There are three main aspects to the treatment approach Faeth wants to test: therapy, diet and digital support. “Instead of just giving someone a drug, they will get the therapeutic, they will get food tailored to their treatment regimen, delivered to their door,” says Maddocks. “And they get a digital health app, which will coach them through the diet, learn about their preferences, help them comply.”

Each diet is precision engineered to selectively deplete certain key amino acids, with the aim of weakening a patient’s particular cancer so that standard treatments become more effective – and that will be tested in clinical trials, in specific cancer types, looking at safety and signals of drug efficacy and whether a patient’s genetic makeup affects these. This is where Faeth differs from the myriad of dubious diets and food supplements that claim to treat cancer.

“People have come up with ideas about nutrients, and then applied it in a very non-targeted way across a bunch of different cancers or different genotypes, without that real mechanistic insight into if, or why, that dietary intervention works,” says Maddocks. Faeth wants to change that. “We’re bringing our molecular biology, cancer metabolism, genetically-driven focus to this question of diet,” explains Maddocks, “We’re not going to prescribe or suggest things for people unless we know it’s validated through clinical trials for that particular type of cancer.”

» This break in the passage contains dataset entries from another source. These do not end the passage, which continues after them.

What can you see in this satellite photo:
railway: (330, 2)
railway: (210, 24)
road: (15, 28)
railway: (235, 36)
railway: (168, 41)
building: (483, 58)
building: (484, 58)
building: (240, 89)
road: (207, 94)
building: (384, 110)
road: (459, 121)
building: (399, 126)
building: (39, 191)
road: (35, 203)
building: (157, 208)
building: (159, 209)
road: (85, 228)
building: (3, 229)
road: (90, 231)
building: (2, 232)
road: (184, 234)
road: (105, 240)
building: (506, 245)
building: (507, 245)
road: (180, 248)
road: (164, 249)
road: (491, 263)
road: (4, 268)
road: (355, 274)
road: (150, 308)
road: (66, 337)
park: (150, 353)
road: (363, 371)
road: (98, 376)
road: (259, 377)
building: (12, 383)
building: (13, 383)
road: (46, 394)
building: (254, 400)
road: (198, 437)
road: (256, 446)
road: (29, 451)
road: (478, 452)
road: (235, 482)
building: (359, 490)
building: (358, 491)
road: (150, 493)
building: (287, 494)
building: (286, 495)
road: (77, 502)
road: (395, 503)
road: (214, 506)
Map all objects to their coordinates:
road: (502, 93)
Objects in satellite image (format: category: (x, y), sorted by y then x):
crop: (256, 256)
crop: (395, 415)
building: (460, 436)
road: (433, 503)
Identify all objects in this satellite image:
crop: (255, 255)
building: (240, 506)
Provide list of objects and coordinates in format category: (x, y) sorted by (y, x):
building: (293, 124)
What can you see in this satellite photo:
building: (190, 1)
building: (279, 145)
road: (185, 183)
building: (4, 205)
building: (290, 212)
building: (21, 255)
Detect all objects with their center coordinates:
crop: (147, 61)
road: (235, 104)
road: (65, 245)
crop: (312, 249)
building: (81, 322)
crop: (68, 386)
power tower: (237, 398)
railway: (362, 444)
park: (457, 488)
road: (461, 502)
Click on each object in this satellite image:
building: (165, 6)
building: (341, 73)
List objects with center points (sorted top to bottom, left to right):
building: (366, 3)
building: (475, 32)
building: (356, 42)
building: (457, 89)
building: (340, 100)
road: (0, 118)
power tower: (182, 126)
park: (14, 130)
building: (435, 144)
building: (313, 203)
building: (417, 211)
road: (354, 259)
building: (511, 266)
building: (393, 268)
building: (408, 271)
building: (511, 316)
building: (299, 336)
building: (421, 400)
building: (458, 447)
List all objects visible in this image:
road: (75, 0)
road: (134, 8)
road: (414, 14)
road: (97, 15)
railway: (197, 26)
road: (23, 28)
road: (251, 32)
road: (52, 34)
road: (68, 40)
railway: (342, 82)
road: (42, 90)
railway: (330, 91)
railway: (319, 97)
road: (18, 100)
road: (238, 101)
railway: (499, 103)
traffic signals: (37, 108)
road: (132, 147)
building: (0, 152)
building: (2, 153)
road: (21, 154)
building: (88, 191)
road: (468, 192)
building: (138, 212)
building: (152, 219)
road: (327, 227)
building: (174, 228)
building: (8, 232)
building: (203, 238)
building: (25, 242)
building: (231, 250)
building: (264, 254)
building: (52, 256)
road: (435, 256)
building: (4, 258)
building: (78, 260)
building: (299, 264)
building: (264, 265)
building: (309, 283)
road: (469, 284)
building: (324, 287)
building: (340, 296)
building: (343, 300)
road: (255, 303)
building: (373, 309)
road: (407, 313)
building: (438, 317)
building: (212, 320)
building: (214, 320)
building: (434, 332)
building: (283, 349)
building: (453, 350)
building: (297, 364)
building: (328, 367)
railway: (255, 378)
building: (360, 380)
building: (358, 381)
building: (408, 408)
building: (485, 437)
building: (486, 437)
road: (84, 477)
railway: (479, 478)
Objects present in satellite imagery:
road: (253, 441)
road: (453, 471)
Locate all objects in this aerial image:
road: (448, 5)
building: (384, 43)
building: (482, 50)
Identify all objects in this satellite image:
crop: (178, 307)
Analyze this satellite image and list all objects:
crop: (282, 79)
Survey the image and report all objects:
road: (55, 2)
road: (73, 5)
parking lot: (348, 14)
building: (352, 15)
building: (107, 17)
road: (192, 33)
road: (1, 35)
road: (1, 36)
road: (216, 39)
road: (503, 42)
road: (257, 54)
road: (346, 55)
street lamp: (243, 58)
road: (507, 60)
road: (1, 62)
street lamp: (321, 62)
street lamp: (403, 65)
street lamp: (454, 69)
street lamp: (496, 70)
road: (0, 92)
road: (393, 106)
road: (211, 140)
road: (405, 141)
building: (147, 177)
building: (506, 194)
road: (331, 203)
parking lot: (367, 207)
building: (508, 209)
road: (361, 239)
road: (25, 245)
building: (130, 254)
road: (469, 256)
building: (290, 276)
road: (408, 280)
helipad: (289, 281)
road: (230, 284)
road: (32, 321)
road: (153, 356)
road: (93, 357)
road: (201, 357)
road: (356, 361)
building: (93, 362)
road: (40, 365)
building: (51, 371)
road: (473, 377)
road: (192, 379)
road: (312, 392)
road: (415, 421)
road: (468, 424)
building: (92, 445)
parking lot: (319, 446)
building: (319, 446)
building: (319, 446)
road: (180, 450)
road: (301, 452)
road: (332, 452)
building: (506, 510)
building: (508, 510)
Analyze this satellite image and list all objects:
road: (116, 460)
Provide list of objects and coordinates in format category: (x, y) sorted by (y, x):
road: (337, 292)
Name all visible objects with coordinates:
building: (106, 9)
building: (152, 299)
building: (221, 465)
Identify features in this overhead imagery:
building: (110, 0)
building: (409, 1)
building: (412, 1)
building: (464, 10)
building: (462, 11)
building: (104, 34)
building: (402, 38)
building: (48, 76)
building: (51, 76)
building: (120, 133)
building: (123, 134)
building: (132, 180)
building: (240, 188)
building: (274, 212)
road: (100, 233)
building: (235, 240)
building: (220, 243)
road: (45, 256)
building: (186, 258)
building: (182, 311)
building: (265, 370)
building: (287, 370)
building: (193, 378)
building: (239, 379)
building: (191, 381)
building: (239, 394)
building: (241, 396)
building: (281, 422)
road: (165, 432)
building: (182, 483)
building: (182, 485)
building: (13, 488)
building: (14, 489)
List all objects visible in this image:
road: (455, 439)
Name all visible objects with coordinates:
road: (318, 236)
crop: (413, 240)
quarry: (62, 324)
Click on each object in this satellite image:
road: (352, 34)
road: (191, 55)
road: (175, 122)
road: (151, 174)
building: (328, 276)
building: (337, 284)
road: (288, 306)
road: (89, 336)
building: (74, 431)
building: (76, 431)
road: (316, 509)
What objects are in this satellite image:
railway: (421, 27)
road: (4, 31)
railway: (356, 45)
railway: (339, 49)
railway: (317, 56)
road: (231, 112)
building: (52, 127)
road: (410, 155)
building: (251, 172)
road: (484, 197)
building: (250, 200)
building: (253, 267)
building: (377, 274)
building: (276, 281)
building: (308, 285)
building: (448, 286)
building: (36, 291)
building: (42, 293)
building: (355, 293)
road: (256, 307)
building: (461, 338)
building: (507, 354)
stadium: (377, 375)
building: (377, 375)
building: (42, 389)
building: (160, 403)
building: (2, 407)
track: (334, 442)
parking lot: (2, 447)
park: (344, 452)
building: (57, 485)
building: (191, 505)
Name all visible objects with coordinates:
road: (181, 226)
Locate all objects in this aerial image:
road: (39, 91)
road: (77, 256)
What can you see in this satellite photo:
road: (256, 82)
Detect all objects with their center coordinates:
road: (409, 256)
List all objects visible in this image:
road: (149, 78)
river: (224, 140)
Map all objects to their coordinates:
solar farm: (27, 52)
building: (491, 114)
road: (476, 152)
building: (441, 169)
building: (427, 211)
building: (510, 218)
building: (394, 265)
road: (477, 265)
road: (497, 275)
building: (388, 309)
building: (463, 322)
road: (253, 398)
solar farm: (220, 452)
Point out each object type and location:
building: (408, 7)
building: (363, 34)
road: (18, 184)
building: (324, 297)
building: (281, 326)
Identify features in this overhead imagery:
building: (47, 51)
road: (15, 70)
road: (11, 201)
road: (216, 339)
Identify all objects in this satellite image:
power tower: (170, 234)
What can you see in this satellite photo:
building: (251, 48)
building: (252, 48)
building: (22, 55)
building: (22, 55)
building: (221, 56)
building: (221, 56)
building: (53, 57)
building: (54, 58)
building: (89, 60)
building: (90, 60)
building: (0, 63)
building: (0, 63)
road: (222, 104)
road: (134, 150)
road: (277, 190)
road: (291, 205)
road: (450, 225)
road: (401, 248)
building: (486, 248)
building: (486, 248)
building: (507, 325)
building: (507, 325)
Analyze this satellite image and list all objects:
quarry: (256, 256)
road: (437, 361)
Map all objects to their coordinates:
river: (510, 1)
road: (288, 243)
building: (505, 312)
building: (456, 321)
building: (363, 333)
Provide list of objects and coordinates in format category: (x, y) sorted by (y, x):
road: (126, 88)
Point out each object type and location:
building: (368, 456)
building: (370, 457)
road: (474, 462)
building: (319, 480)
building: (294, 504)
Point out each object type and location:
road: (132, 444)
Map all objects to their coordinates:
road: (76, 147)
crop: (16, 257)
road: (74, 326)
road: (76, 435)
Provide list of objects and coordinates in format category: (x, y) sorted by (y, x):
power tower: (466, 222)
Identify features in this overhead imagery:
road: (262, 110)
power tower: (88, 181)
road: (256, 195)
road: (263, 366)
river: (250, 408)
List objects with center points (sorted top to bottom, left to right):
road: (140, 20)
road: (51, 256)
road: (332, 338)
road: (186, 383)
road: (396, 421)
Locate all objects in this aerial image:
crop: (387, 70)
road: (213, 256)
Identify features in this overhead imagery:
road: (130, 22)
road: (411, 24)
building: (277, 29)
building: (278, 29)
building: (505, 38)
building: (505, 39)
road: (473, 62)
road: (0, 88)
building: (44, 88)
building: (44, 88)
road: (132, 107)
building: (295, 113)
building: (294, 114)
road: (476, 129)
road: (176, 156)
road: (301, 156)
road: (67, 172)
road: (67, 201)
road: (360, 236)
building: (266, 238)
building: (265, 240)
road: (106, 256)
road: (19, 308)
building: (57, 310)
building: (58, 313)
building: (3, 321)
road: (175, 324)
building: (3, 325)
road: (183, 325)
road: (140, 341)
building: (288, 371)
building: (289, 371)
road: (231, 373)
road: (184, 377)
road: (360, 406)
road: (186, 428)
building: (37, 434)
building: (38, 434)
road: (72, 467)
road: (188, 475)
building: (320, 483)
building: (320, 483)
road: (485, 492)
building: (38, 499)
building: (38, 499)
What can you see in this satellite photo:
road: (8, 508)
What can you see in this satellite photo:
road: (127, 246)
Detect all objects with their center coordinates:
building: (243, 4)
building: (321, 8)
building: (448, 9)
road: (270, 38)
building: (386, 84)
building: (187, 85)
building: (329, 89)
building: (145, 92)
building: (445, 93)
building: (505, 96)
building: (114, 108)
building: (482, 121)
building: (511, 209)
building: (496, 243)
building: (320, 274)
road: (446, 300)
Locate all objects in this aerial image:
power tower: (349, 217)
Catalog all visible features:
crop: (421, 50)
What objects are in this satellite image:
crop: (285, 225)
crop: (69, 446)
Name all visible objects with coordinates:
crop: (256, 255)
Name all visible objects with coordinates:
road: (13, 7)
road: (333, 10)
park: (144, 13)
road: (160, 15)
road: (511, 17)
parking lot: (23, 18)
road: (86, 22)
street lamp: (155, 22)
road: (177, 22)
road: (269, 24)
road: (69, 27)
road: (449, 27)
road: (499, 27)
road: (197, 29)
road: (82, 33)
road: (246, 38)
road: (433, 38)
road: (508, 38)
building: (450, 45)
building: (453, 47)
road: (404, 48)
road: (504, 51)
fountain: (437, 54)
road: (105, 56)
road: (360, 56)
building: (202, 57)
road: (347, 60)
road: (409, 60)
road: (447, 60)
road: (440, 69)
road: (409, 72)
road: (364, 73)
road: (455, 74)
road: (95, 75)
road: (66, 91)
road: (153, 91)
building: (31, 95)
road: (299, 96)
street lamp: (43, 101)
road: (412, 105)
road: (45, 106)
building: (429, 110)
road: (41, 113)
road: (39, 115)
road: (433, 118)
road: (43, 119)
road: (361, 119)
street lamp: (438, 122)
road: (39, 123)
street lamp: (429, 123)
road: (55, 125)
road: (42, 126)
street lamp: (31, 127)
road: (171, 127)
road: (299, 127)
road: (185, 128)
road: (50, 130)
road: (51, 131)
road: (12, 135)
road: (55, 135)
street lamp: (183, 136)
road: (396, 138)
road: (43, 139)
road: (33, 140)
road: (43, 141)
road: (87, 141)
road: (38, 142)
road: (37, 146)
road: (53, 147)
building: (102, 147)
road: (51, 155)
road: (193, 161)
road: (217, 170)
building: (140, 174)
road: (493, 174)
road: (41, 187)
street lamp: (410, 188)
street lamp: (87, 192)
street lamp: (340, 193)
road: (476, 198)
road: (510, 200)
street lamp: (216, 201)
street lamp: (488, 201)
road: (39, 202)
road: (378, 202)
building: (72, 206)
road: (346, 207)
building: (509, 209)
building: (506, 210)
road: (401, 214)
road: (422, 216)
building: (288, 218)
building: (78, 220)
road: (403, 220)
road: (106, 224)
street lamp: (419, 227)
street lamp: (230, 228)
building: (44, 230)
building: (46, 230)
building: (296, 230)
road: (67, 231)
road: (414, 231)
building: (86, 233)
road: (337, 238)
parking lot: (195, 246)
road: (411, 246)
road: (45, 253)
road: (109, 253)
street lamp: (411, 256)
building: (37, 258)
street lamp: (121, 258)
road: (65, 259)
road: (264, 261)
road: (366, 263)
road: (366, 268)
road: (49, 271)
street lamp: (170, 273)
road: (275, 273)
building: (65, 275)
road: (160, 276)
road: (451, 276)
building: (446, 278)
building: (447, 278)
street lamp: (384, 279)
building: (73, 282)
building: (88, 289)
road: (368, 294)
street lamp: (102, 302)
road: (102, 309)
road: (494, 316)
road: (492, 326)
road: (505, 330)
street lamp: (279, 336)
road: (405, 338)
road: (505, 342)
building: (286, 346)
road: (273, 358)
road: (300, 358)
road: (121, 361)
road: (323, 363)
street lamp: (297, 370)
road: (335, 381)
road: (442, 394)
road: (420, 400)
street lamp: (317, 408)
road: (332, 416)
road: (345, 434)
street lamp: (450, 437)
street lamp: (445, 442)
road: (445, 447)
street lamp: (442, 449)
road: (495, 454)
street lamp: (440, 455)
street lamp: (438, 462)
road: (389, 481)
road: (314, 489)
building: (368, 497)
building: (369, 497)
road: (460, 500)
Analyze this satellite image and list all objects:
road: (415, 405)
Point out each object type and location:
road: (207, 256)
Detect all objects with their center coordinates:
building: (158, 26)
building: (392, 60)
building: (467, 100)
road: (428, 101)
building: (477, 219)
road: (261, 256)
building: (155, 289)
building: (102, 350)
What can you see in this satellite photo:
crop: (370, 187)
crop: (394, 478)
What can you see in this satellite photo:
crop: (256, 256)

Three clinical trials are already underway. Two are investigating standard care medications for metastatic pancreatic cancer and metastatic colorectal cancer in combination with a nonessential amino acid restriction diet. In this diet, patients receive a very low protein diet composed of whole foods, supplemented by a specially formulated shake that is free from certain amino acids.

The third trial is an example of Faeth’s alternative approach – testing an investigational drug in combination with a personalised diet. In this phase 1b trial, Faeth is investigating the anticancer ability of an in-licensed experimental PI3K inhibitor called serabelisib, combined with an insulin suppressing diet in people with advanced solid tumours with PIK3CA mutations.

Stocking the pipeline

As the team wait for results from the clinical trials, Faeth’s R&D department – supported by Vousden and the other scientific co-founders – are busy designing possible future studies. Their discovery platform, dubbed MetabOS, combines functional genomics, metabolomics and machine learning. The platform zooms in a tumour’s genotype and organ to figure out which nutrients can be selectively deleted to sensitise the tumour to a therapy. “We’re already bringing new programmes through preclinical research,” says Maddocks.

Faeth’s multidisciplinary team certainly has an uncommon profile. “It’s a unique company, where you have molecular biologists working in labs doing cancer metabolism, doing molecular biology, but you also have dieticians and chefs,” says Maddocks.

Molecular biologists can take the results of a nutrient starvation experiment, go straight to the dieticians who assess whether humans can tolerate depletion of the nutrient in the diet, and from there work with the company chefs who will start creating meals, recipes and menus for initial taste-testing by the rest of the company. “You have to iterate many times around that until you get a diet that actually does the thing you want it to do,” says Maddocks.